30th November 2019 – Thomas Lynch, co-founder of Dads Rock

Being a Dad changed my life. I honestly didn’t think it would, I thought I had so much to teach my son. I naively never thought about what he had to teach me. When we had our first son, I was surprised by the lack of Dads I saw at groups I went to, one night myself and another Dad (David) were talking about it and wanted to do something. Our idea was to have a place where Dads and kids could come and have fun together, and meet other Dads. We both loved music, especially Rock, and the name ‘Dads Rock’ was meant to be open to interpretation, so it could be literal, as well as a hope that we could help more Dads to be awesome.

We launched our first playgroup in 2012, we started to see the other gaps for supporting Dads across Scotland and wanted to do more. We now run the following services in Edinburgh: Saturday and Sunday playgroups, Music Tuition for young people and family members, Primary school and Secondary School work, 1:1 support for Young Dads. We also run parenting workshops across Scotland covering: Antenatal for Dads, First Aid, Feeding, Hairstyle, Raising Children with Confidence and Sleeping. We are developing plans to expand our work, we want to do more, and in more parts of Scotland and are open to working with other like minded organisations.

Dads Rock is here to improve outcomes for children by inspiring their Dads and families to have the best relationships they can. We want all children in Scotland to be loved, well looked after and to have the best start in life.

At times there has been a perception that a lot of families who engage with us are single parents, the truth is most are not. We support a wide range of families.

Before starting Dads Rock, I worked in an office. I had very little knowledge or experience of working with children and supporting families. Whilst I had a great team I worked with in the bank, it’s safe to say my job didn’t spark joy, having a child and then being around other children taught me that you could have fun at work. It showed me that the first few months and years were key to helping Children and families get on the right path.

Our first child is now 11 years old and on the cusp of moving from Primary to Secondary school, he’s been lucky that his primary school has had a handful of male teachers working there, as did his nursery.
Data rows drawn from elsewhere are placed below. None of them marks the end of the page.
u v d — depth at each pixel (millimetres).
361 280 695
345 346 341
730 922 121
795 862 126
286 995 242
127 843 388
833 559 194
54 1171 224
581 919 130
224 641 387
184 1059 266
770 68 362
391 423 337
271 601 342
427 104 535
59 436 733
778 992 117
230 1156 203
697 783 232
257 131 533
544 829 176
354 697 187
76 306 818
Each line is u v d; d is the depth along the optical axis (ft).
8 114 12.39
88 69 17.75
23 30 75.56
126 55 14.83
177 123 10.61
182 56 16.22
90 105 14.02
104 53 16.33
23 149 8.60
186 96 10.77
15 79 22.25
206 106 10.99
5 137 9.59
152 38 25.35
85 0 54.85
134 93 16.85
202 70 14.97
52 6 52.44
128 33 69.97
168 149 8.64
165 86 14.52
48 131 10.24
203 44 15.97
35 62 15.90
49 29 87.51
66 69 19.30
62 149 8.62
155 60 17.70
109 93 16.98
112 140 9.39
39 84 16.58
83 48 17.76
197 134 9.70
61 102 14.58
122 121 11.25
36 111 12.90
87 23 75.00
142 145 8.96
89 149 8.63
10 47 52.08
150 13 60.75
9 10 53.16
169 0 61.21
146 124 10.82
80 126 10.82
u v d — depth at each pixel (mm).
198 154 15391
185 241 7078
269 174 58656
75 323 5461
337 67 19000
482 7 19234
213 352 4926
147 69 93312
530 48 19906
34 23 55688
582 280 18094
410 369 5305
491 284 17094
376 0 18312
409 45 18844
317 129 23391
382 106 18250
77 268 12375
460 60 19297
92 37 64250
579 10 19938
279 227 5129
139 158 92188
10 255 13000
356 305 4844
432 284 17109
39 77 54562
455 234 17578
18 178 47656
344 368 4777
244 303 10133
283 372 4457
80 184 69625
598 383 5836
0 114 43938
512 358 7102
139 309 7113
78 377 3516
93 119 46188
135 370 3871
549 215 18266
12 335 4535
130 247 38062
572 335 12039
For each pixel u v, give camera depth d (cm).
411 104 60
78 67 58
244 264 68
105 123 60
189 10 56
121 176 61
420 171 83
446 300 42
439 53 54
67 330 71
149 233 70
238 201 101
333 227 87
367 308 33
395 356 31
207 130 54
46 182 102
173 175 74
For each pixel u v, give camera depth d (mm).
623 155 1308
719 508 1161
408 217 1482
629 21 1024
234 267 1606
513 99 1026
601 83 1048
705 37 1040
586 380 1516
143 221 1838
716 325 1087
To me it’s important that our children see both men and women in Nurseries, schools and indeed the workforce in general, to me it’s ridiculous that we would think of saying to our children that certain jobs are for men, or women. I believe we need both men and women working with children, so they understand that it’s a team effort. When I was at school, my primary had two men working in it. One was the janitor and one was the headteacher. I’m glad my children will have a different and I believe better experience. We talk about a village being needed to raise a child, we wouldn’t expect that village to be just full of men, or just women. We need both. I believe it’s also important to show Dads and men that they are important and needed, that they have responsibilities and a duty to be actively involved.
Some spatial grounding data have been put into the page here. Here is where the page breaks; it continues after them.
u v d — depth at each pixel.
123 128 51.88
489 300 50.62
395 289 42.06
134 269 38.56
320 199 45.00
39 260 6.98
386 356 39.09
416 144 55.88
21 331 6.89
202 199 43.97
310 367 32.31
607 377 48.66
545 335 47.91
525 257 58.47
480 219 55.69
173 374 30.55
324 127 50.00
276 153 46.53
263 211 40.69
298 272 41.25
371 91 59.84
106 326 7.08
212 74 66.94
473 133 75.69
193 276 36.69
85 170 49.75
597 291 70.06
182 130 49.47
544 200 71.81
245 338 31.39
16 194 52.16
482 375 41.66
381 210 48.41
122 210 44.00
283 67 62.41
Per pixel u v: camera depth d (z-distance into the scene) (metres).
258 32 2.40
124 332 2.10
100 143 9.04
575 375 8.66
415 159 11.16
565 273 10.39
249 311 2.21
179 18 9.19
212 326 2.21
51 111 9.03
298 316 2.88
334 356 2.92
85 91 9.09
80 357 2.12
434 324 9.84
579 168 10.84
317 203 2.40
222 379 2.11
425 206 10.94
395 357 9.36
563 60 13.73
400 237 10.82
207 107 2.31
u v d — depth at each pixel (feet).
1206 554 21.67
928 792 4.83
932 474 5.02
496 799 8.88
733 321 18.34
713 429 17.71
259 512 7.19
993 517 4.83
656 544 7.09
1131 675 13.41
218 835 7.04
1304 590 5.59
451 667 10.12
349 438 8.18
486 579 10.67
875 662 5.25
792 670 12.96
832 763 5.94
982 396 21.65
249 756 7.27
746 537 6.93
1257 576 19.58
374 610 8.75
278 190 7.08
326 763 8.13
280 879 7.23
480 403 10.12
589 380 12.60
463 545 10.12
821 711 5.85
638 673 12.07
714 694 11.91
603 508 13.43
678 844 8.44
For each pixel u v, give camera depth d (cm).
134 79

Great efforts have been made to start to break down barriers, whenever I meet a young man who is now working in early years I see that there’s hope. More clearly needs to be done. We all need to continue to tell our children that they can work in any sector. We need to see more male role models in the early years, and we need to really value the role of the early year worker. I think more needs to be done to help wider society understand how vital good early year workers are for our children.

There is so much being written about gender and the role it plays. I think the journey that teacher Graham Andre has been on is really interesting, you can read about his learning of gender bias here: Graham. There’s lots of people talking about gender online, I quite like these people at the Gender Equality Collective: GEC There’s also the good work of Shaddei Tembohttps://criticalearlyyears.org/blog/, talking about gender in the early years, as well as race.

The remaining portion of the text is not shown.